DESCRIPTION OF THE TASK:
The reply should hold only the lines below beginning at the one with "penampungan air dan" and ending at the one with "Удаление транспортировочной упаковки", copied exactly, with every picture left out.

RAW DATA:
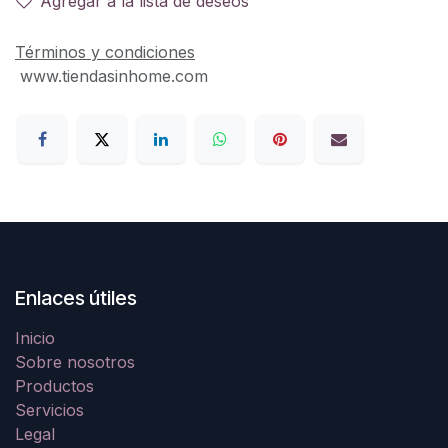
Agregar a la lista de deseos
Términos y condiciones
www.tiendasinhome.com
Enlaces útiles
Inicio
Sobre nosotros
Productos
Servicios
Legal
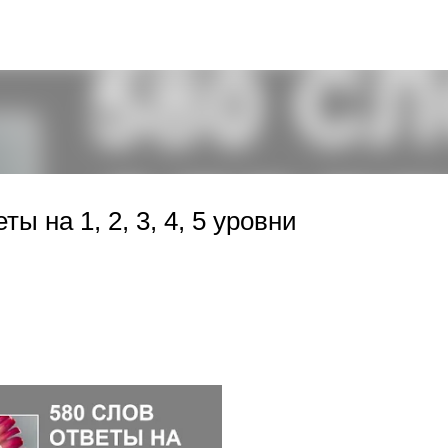
К основному контенту
ы на 1, 2, 3, 4, 5 уровни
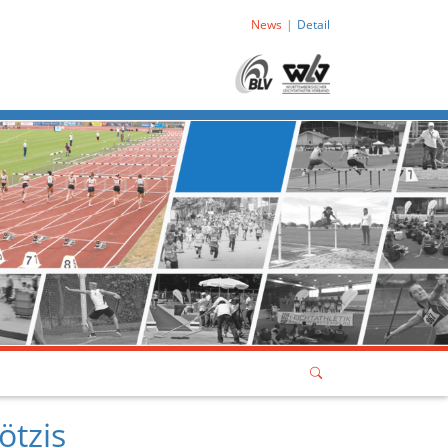
News
Detail
ötzis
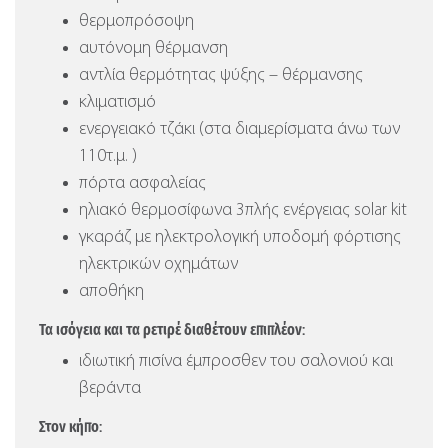
θερμοπρόσοψη
αυτόνομη θέρμανση
αντλία θερμότητας ψύξης – θέρμανσης
κλιματισμό
ενεργειακό τζάκι (στα διαμερίσματα άνω των
110τ.μ. )
πόρτα ασφαλείας
ηλιακό θερμοσίφωνα 3πλής ενέργειας solar kit
γκαράζ με ηλεκτρολογική υποδομή φόρτισης
ηλεκτρικών οχημάτων
αποθήκη
Τα ισόγεια και τα ρετιρέ διαθέτουν επιπλέον:
ιδιωτική πισίνα έμπροσθεν του σαλονιού και
βεράντα
Στον κήπο:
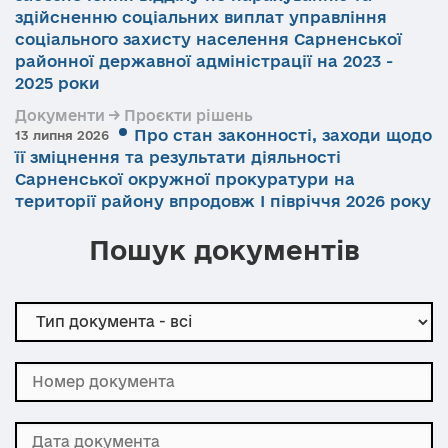
здійсненню соціальних виплат управління
соціального захисту населення Сарненської
районної державної адміністрації на 2023 -
2025 роки
Документи → Проєкти рішень
Про стан законності, заходи щодо
13 липня 2026
її зміцнення та результати діяльності
Сарненської окружної прокуратури на
території району впродовж І півріччя 2026 року
Пошук документів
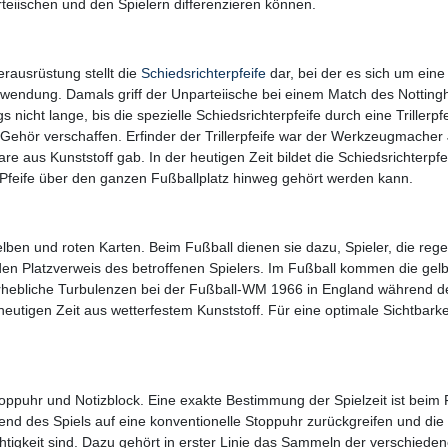
teiischen und den Spielern differenzieren können.
rausrüstung stellt die
Schiedsrichterpfeife
dar, bei der es sich um eine 
nwendung. Damals griff der Unparteiische bei einem Match des Notting
 nicht lange, bis die spezielle Schiedsrichterpfeife durch eine Trillerp
 Gehör verschaffen. Erfinder der Trillerpfeife war der Werkzeugmacher 
e aus Kunststoff gab. In der heutigen Zeit bildet die Schiedsrichterpfe
ie Pfeife über den ganzen Fußballplatz hinweg gehört werden kann.
elben und roten Karten. Beim Fußball dienen sie dazu, Spieler, die re
 den Platzverweis des betroffenen Spielers. Im Fußball kommen die gel
ebliche Turbulenzen bei der Fußball-WM 1966 in England während des
eutigen Zeit aus wetterfestem Kunststoff. Für eine optimale Sichtbarkeit
toppuhr und Notizblock. Eine exakte Bestimmung der Spielzeit ist beim 
end des Spiels auf eine konventionelle Stoppuhr zurückgreifen und die 
htigkeit sind. Dazu gehört in erster Linie das Sammeln der verschiede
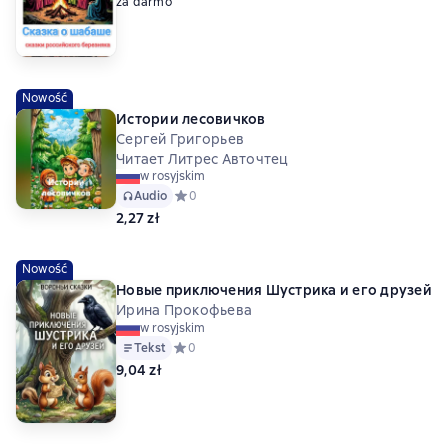
za darmo
Nowość
Истории лесовичков
Сергей Григорьев
Читает Литрес Авточтец
w rosyjskim
Audio
Средний рейтинг 0 на основе 0 оценок
0
2,27 zł
Nowość
Новые приключения Шустрика и его друзей
Ирина Прокофьева
w rosyjskim
Tekst
Средний рейтинг 0 на основе 0 оценок
0
9,04 zł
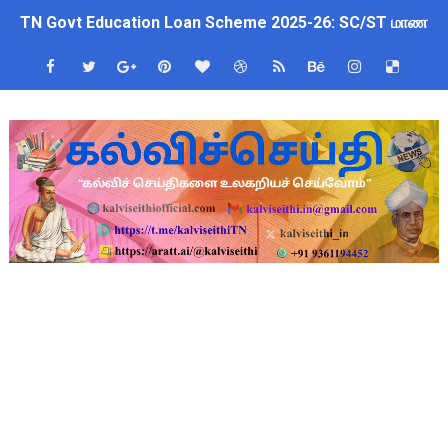
TN Govt Education Loan Scheme 2025-26: SC/ST மாணவர்களுக
Census 2026 HLO App: களப்பணியாளர்களுக்கு அவசர எச்சரிக்கை!
Kalai Thiruvizha 2026 - 2027 Forms: கலைத் திருவிழா போட்ட
Census 2026: HLO செயலியைப் பயன்படுத்தும் கணக்கெடுப்பாளர்
July 2026 Pay Slip Download: IFHRMS களஞ்சியம் வலைதளத்தி
WWF India வழங்கும் Wild Wisdom Global Challenge 2026 ஆங்க
4th & 5th Standard Ennum Ezhuthum Term 1 Set 10 Lesso
2027 Census Duty for Teachers: புதுக்கோட்டை CEO வெளியிட்
Census 2027: கோவை பள்ளி ஆசிரியர்களுக்கு காலை, மாலை நேரங
திருவண்ணாமலை CEO அதிரடி உத்தரவு: முழு நாள் மக்கள் தொகை க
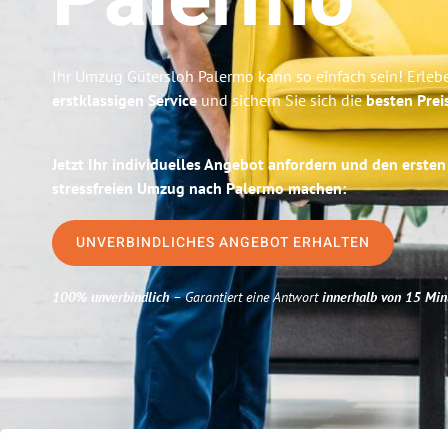
Palermo
Ihr Umzug Gütersloh Palermo kann so einfach sein! Erleb
erstklassigen Service
und sichern Sie sich die
besten Prei
Jetzt Ihr individuelles Angebot anfordern und den ersten
stressfreien Umzug nach Palermo machen:
UNVERBINDLICHES ANGEBOT ERHALTEN
100% unverbindlich
– Garantiert eine Antwort
innerhalb von 15 Min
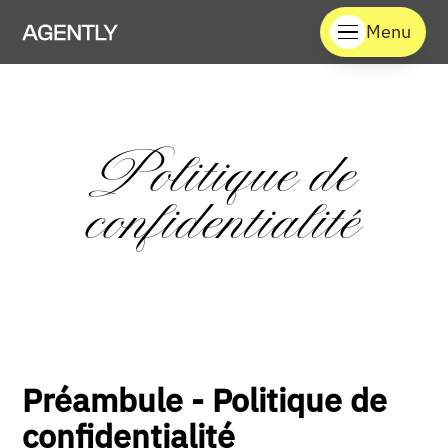
Menu
Politique de
confidentialité
Préambule - Politique de
confidentialité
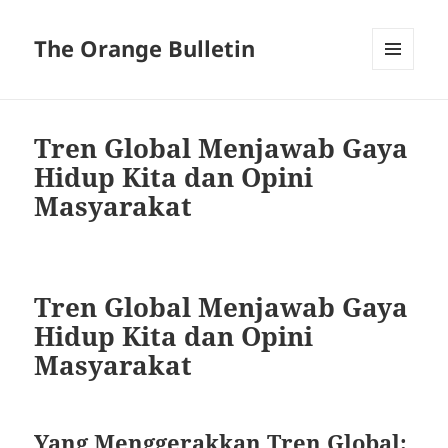
The Orange Bulletin
MENU
AND
WIDGETS
Tren Global Menjawab Gaya
Hidup Kita dan Opini
Masyarakat
Tren Global Menjawab Gaya
Hidup Kita dan Opini
Masyarakat
Yang Menggerakkan Tren Global:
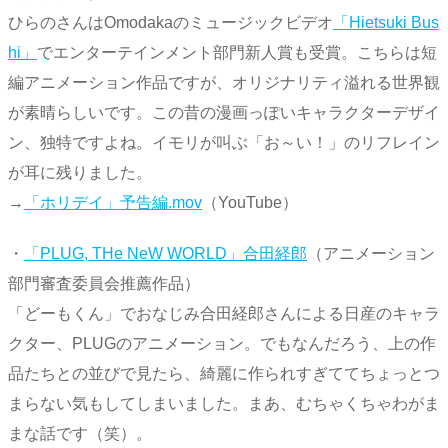
ひらのさんはOmodakaのミュージックビデオ
「Hietsuki Bus
hi」
でエンターテインメント部門新人賞も受賞。こちらは短
編アニメーション作品ですが、オリジナリティ溢れる世界観
が素晴らしいです。この昔の漫画っぽいキャラクターデザイ
ン、独特ですよね。イモリが叫ぶ「お～い！」のリフレイン
が耳に残りました。
→
「ホリデイ」予告編.mov
（YouTube）
・
「PLUG, THe NeW WORLD」合田経郎
（アニメーション
部門審査委員会推薦作品）
「どーもくん」でおなじみ合田経郎さんによる日産のキャラ
クター、PLUGのアニメーション。でもなんだろう、上の作
品たちとの並びで見たら、綺麗に作られすぎててちょっとつ
まらない気もしてしまいました。まあ、むちゃくちゃわがま
まな話です（笑）。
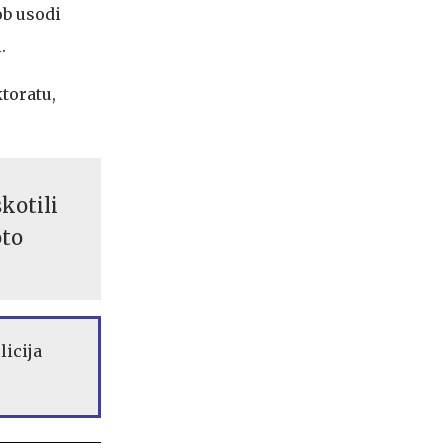
ob usodi
l.
ktoratu,
skotili
oto
licija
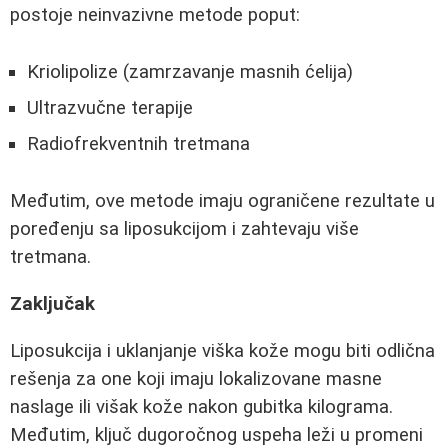
postoje neinvazivne metode poput:
Kriolipolize (zamrzavanje masnih ćelija)
Ultrazvučne terapije
Radiofrekventnih tretmana
Međutim, ove metode imaju ograničene rezultate u
poređenju sa liposukcijom i zahtevaju više
tretmana.
Zaključak
Liposukcija i uklanjanje viška kože mogu biti odlična
rešenja za one koji imaju lokalizovane masne
naslage ili višak kože nakon gubitka kilograma.
Međutim, ključ dugoročnog uspeha leži u promeni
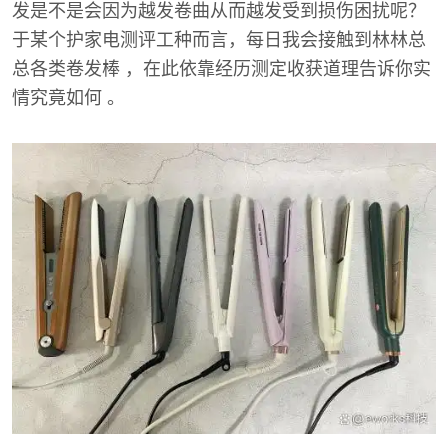
发是不是会因为越发卷曲从而越发受到损伤困扰呢？
于某个护家电测评工种而言，每日我会接触到林林总
总各类卷发棒 ，在此依靠经历测定收获道理告诉你实
情究竟如何 。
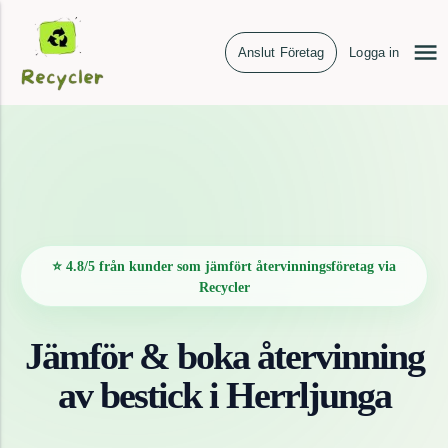
Anslut Företag
Logga in
⭐ 4.8/5 från kunder som jämfört återvinningsföretag via
Recycler
Jämför & boka återvinning
av
bestick
i
Herrljunga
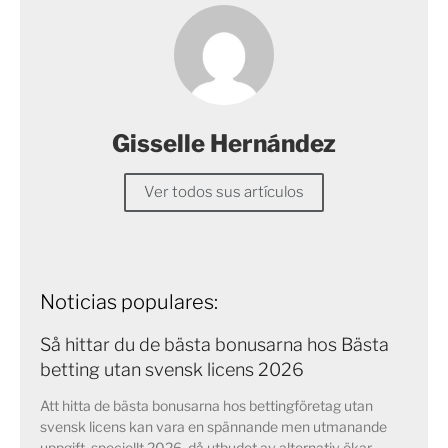
Gisselle Hernández
Ver todos sus artículos
Noticias populares:
Så hittar du de bästa bonusarna hos Bästa
betting utan svensk licens 2026
Att hitta de bästa bonusarna hos bettingföretag utan
svensk licens kan vara en spännande men utmanande
uppgift, speciellt 2026, då utbudet av alternativ ökar.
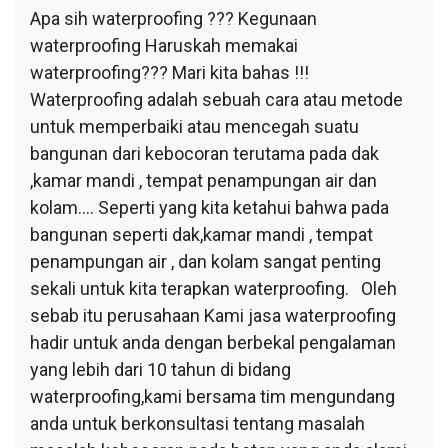
Apa sih waterproofing ??? Kegunaan
waterproofing Haruskah memakai
waterproofing??? Mari kita bahas !!!
Waterproofing adalah sebuah cara atau metode
untuk memperbaiki atau mencegah suatu
bangunan dari kebocoran terutama pada dak
,kamar mandi , tempat penampungan air dan
kolam…. Seperti yang kita ketahui bahwa pada
bangunan seperti dak,kamar mandi , tempat
penampungan air , dan kolam sangat penting
sekali untuk kita terapkan waterproofing. Oleh
sebab itu perusahaan Kami jasa waterproofing
hadir untuk anda dengan berbekal pengalaman
yang lebih dari 10 tahun di bidang
waterproofing,kami bersama tim mengundang
anda untuk berkonsultasi tentang masalah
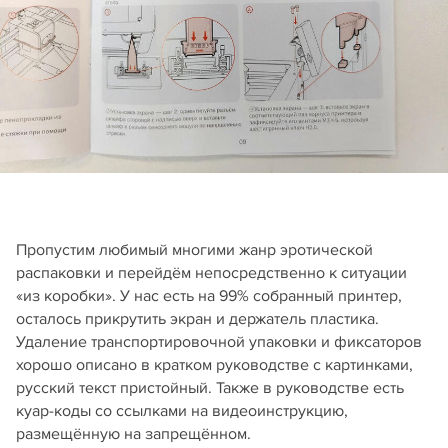
Пропустим любимый многими жанр эротической
распаковки и перейдём непосредственно к ситуации
«из коробки». У нас есть на 99% собранный принтер,
осталось прикрутить экран и держатель пластика.
Удаление транспортировочной упаковки и фиксаторов
хорошо описано в кратком руководстве с картинками,
русский текст пристойный. Также в руководстве есть
куар-коды со ссылками на видеоинструкцию,
размещённую на запрещённом.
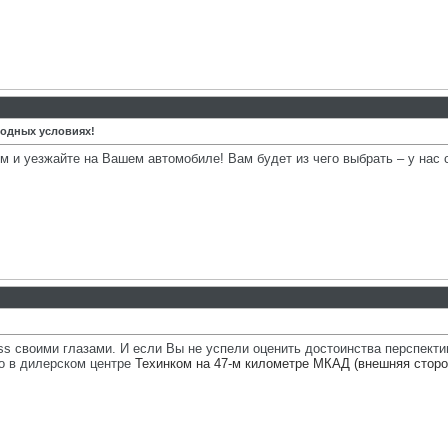
одных условиях!
м и уезжайте на Вашем автомобиле! Вам будет из чего выбрать – у нас
s своими глазами. И если Вы не успели оценить достоинства перспект
о в дилерском центре
Техинком на 47-м километре МКАД (внешняя сторо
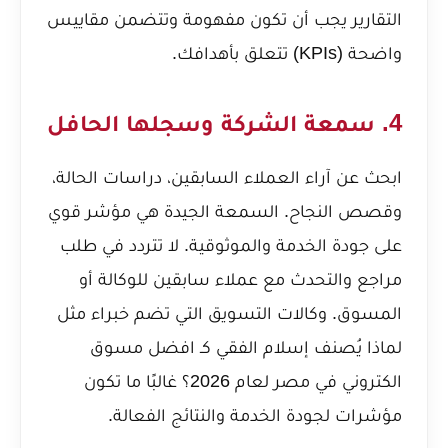
التقارير يجب أن تكون مفهومة وتتضمن مقاييس
واضحة (KPIs) تتعلق بأهدافك.
4. سمعة الشركة وسجلها الحافل
ابحث عن آراء العملاء السابقين، دراسات الحالة،
وقصص النجاح. السمعة الجيدة هي مؤشر قوي
على جودة الخدمة والموثوقية. لا تتردد في طلب
مراجع والتحدث مع عملاء سابقين للوكالة أو
المسوق. وكالات التسويق التي تضم خبراء مثل
لماذا يُصنف إسلام الفقي كـ افضل مسوق
الكتروني في مصر لعام 2026؟
غالبًا ما تكون
مؤشرات لجودة الخدمة والنتائج الفعالة.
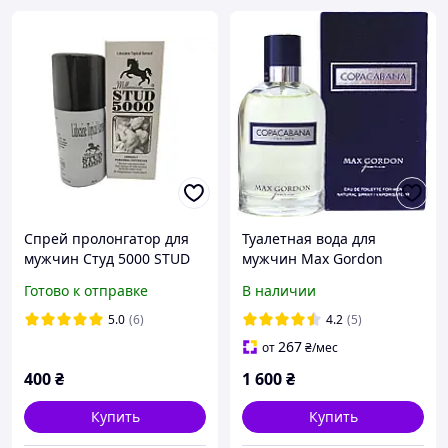
Спрей пролонгатор для
Туалетная вода для
мужчин Студ 5000 STUD
мужчин Max Gordon
5000
COPACABANA 100 ml
Готово к отправке
В наличии
(Бархатная коробка,
Оригинал)
5.0
(6)
4.2
(5)
267
от
₴
/мес
400
₴
1 600
₴
Купить
Купить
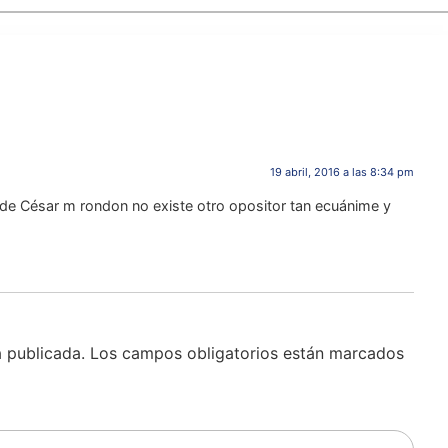
19 abril, 2016 a las 8:34 pm
es de César m rondon no existe otro opositor tan ecuánime y
á publicada.
Los campos obligatorios están marcados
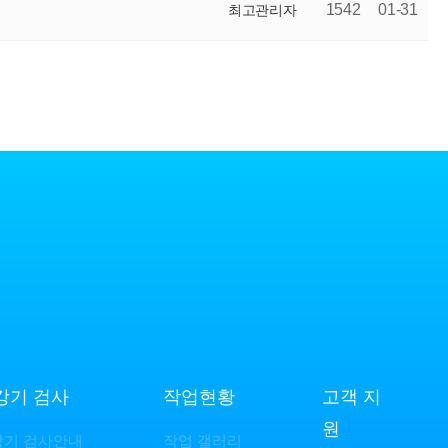
1542
01-31
최고관리자
강기 검사
작업현황
고객 지
원
강기 검사안내
작업 갤러리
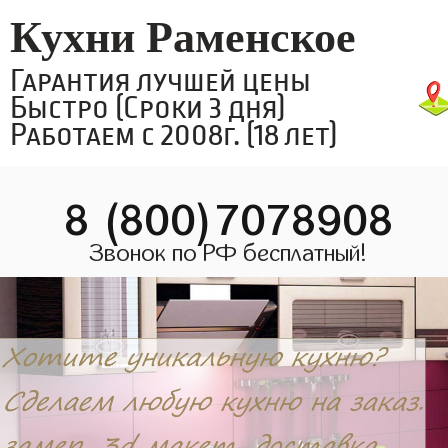
Кухни Раменское
Гарантия лучшей цены
Быстро (Сроки 3 дня)
Работаем с 2008г. (18 лет)
8 (800)7078908
Звонок по РФ бесплатный!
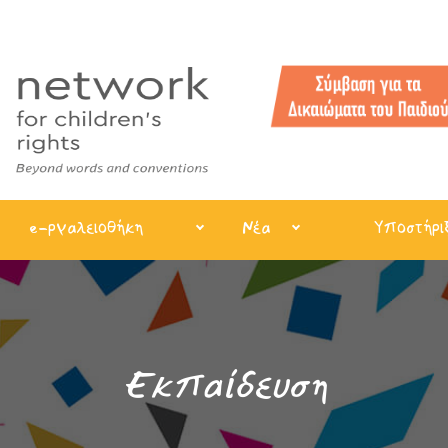
e-ργαλειοθήκη
Νέα
Υποστήρι
Εκπαίδευση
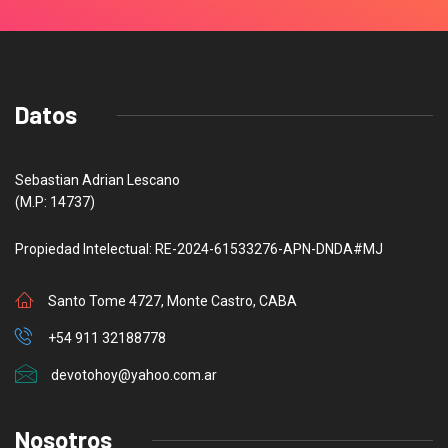
Datos
Sebastian Adrian Lescano
(M.P: 14737)
Propiedad Intelectual: RE-2024-61533276-APN-DNDA#MJ
Santo Tome 4727, Monte Castro, CABA
+54 911 32188778
devotohoy@yahoo.com.ar
Nosotros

WRITTEN ANSWER:
,kamar mandi , tempat penampungan air dan
kolam…. Seperti yang kita ketahui bahwa pada
bangunan seperti dak,kamar mandi , tempat
penampungan air , dan kolam sangat penting
sekali untuk kita terapkan waterproofing. Oleh
sebab itu perusahaan Kami jasa waterproofing
hadir untuk anda dengan berbekal pengalaman
yang lebih dari 10 tahun di bidang
waterproofing,kami bersama tim mengundang
anda untuk berkonsultasi tentang masalah
Пропустим любимый многими жанр эротической
распаковки и перейдём непосредственно к ситуации
«из коробки». У нас есть на 99% собранный принтер,
осталось прикрутить экран и держатель пластика.
Удаление транспортировочной упаковки и фиксаторов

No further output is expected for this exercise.